Friday, July 21, 2006
I watched Monsieur as he almost slid off of the roof. He was up there, cleaning the gutters, and saw this large hunk of rotting wood at the top of the roof. He tied himself off to something and was inching along when his foot went right through an invisibly rotten part, and it broke and he started sliding right down the roof. I watched, thinking, there he goes. I think he’s going to land on that concrete, head first. He surely won’t survive that. What is this sensation? Oh, it’s my heart beating in my throat, I’ve heard of that.
He caught himself by his emergency harness and hung there upside-down against the roof. My hand was on my mouth both to keep from screaming, but also to prevent my shouting out stupid suggestions like “Be careful!” or “Don’t fall!”
He was, and he didn’t. He pulled on the rope and then swung around until he was hanging off the side of the roof. I brought the huge aluminum ladder around to that side of the house and leaned it up against the eaves. He lowered himself to the ladder and climbed down.
“You OK?” I asked.
“Yes, fine,” was all he said, then he went in, got some wood scraps and went back out again, climbed back up and replaced the wood trim that was rotten.
Oh, and he made it rain yesterday; it’s a ritual.
First, he waters the lawn at noon, which is ridiculous out here because it evaporates so fast.

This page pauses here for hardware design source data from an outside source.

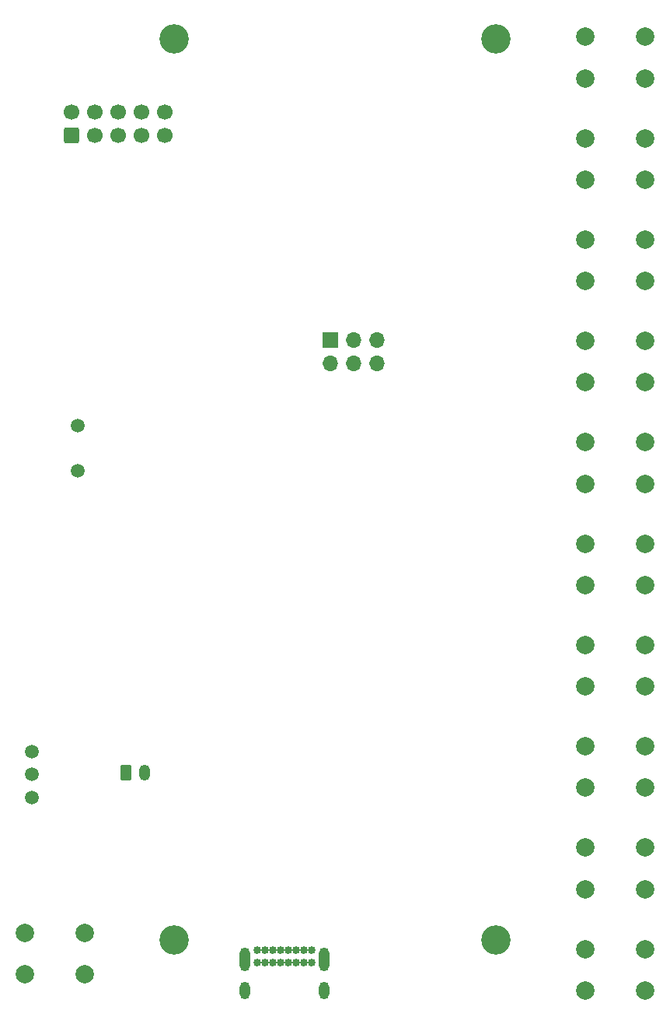
<source format=gbr>
%TF.GenerationSoftware,KiCad,Pcbnew,8.0.6*%
%TF.CreationDate,2024-10-29T14:36:32-05:00*%
%TF.ProjectId,tokenizer,746f6b65-6e69-47a6-9572-2e6b69636164,rev?*%
%TF.SameCoordinates,Original*%
%TF.FileFunction,Soldermask,Bot*%
%TF.FilePolarity,Negative*%
%FSLAX46Y46*%
G04 Gerber Fmt 4.6, Leading zero omitted, Abs format (unit mm)*
G04 Created by KiCad (PCBNEW 8.0.6) date 2024-10-29 14:36:32*
%MOMM*%
%LPD*%
G01*
G04 APERTURE LIST*
G04 Aperture macros list*
%AMRoundRect*
0 Rectangle with rounded corners*
0 $1 Rounding radius*
0 $2 $3 $4 $5 $6 $7 $8 $9 X,Y pos of 4 corners*
0 Add a 4 corners polygon primitive as box body*
4,1,4,$2,$3,$4,$5,$6,$7,$8,$9,$2,$3,0*
0 Add four circle primitives for the rounded corners*
1,1,$1+$1,$2,$3*
1,1,$1+$1,$4,$5*
1,1,$1+$1,$6,$7*
1,1,$1+$1,$8,$9*
0 Add four rect primitives between the rounded corners*
20,1,$1+$1,$2,$3,$4,$5,0*
20,1,$1+$1,$4,$5,$6,$7,0*
20,1,$1+$1,$6,$7,$8,$9,0*
20,1,$1+$1,$8,$9,$2,$3,0*%
G04 Aperture macros list end*
%ADD10C,2.000000*%
%ADD11C,3.200000*%
%ADD12C,1.500000*%
%ADD13R,1.700000X1.700000*%
%ADD14O,1.700000X1.700000*%
%ADD15RoundRect,0.250000X-0.350000X-0.625000X0.350000X-0.625000X0.350000X0.625000X-0.350000X0.625000X0*%
%ADD16O,1.200000X1.750000*%
%ADD17RoundRect,0.250000X0.600000X-0.600000X0.600000X0.600000X-0.600000X0.600000X-0.600000X-0.600000X0*%
%ADD18C,1.700000*%
%ADD19C,0.854000*%
%ADD20O,1.104000X1.904000*%
%ADD21O,1.104000X2.604000*%
G04 APERTURE END LIST*
D10*
%TO.C,SW7*%
X116250000Y-90361115D03*
X109750000Y-90361115D03*
X116250000Y-85861115D03*
X109750000Y-85861115D03*
%TD*%
%TO.C,SW4*%
X116250000Y-123444446D03*
X109750000Y-123444446D03*
X116250000Y-118944446D03*
X109750000Y-118944446D03*
%TD*%
%TO.C,SW3*%
X116250000Y-134472223D03*
X109750000Y-134472223D03*
X116250000Y-129972223D03*
X109750000Y-129972223D03*
%TD*%
%TO.C,SW2*%
X116250000Y-145500000D03*
X109750000Y-145500000D03*
X116250000Y-141000000D03*
X109750000Y-141000000D03*
%TD*%
D11*
%TO.C,H1*%
X65000000Y-140000000D03*
%TD*%
D12*
%TO.C,Y3*%
X54500000Y-84050000D03*
X54500000Y-88930000D03*
%TD*%
D10*
%TO.C,SW11*%
X116250000Y-46250000D03*
X109750000Y-46250000D03*
X116250000Y-41750000D03*
X109750000Y-41750000D03*
%TD*%
D13*
%TO.C,J4*%
X81975000Y-74710000D03*
D14*
X81975000Y-77250000D03*
X84515000Y-74710000D03*
X84515000Y-77250000D03*
X87055000Y-74710000D03*
X87055000Y-77250000D03*
%TD*%
D11*
%TO.C,H3*%
X65000000Y-42000000D03*
%TD*%
D10*
%TO.C,SW9*%
X116250000Y-68305561D03*
X109750000Y-68305561D03*
X116250000Y-63805561D03*
X109750000Y-63805561D03*
%TD*%
D15*
%TO.C,J2*%
X59739400Y-121773100D03*
D16*
X61739400Y-121773100D03*
%TD*%
D12*
%TO.C,S1*%
X49500000Y-119500000D03*
X49500000Y-122000000D03*
X49500000Y-124500000D03*
%TD*%
D11*
%TO.C,H2*%
X100000000Y-140000000D03*
%TD*%
%TO.C,H4*%
X100000000Y-42000000D03*
%TD*%
D17*
%TO.C,J5*%
X53840000Y-52500000D03*
D18*
X53840000Y-49960000D03*
X56380000Y-52500000D03*
X56380000Y-49960000D03*
X58920000Y-52500000D03*
X58920000Y-49960000D03*
X61460000Y-52500000D03*
X61460000Y-49960000D03*
X64000000Y-52500000D03*
X64000000Y-49960000D03*
%TD*%
D19*
%TO.C,J1*%
X74025000Y-141140000D03*
X74875000Y-141140000D03*
X75725000Y-141140000D03*
X76575000Y-141140000D03*
X77425000Y-141140000D03*
X78275000Y-141140000D03*
X79125000Y-141140000D03*
X79975000Y-141140000D03*
X79975000Y-142490000D03*
X79125000Y-142490000D03*
X78275000Y-142490000D03*
X77425000Y-142490000D03*
X76575000Y-142490000D03*
X75725000Y-142490000D03*
X74875000Y-142490000D03*
X74025000Y-142490000D03*
D20*
X72675000Y-145500000D03*
X81325000Y-145500000D03*
D21*
X72675000Y-142120000D03*
X81325000Y-142120000D03*
%TD*%
D10*
%TO.C,SW10*%
X116250000Y-57277784D03*
X109750000Y-57277784D03*
X116250000Y-52777784D03*
X109750000Y-52777784D03*
%TD*%
%TO.C,SW8*%
X116250000Y-79333338D03*
X109750000Y-79333338D03*
X116250000Y-74833338D03*
X109750000Y-74833338D03*
%TD*%
%TO.C,SW5*%
X116250000Y-112416669D03*
X109750000Y-112416669D03*
X116250000Y-107916669D03*
X109750000Y-107916669D03*
%TD*%
%TO.C,SW1*%
X48750000Y-139250000D03*
X55250000Y-139250000D03*
X48750000Y-143750000D03*
X55250000Y-143750000D03*
%TD*%
%TO.C,SW6*%
X116250000Y-101388892D03*
X109750000Y-101388892D03*
X116250000Y-96888892D03*
X109750000Y-96888892D03*
%TD*%
M02*

</source>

Then he washes his car, and then he gets out the wax and sets it out on the driveway, open so it will get soft.
Then he goes inside. When he comes out, it’s usually raining and the wax is ruined.
So, we got about 45 minutes of rain yesterday. I laughed till I heard the thunder and then I said, “Wait, did you see that coming in on your Doppler radar you got on your laptop?”
“Do not mock the car wax gods,” he said, “as they will turn on you.”
Good idea, I thought. Watch out for those roofing gods, too.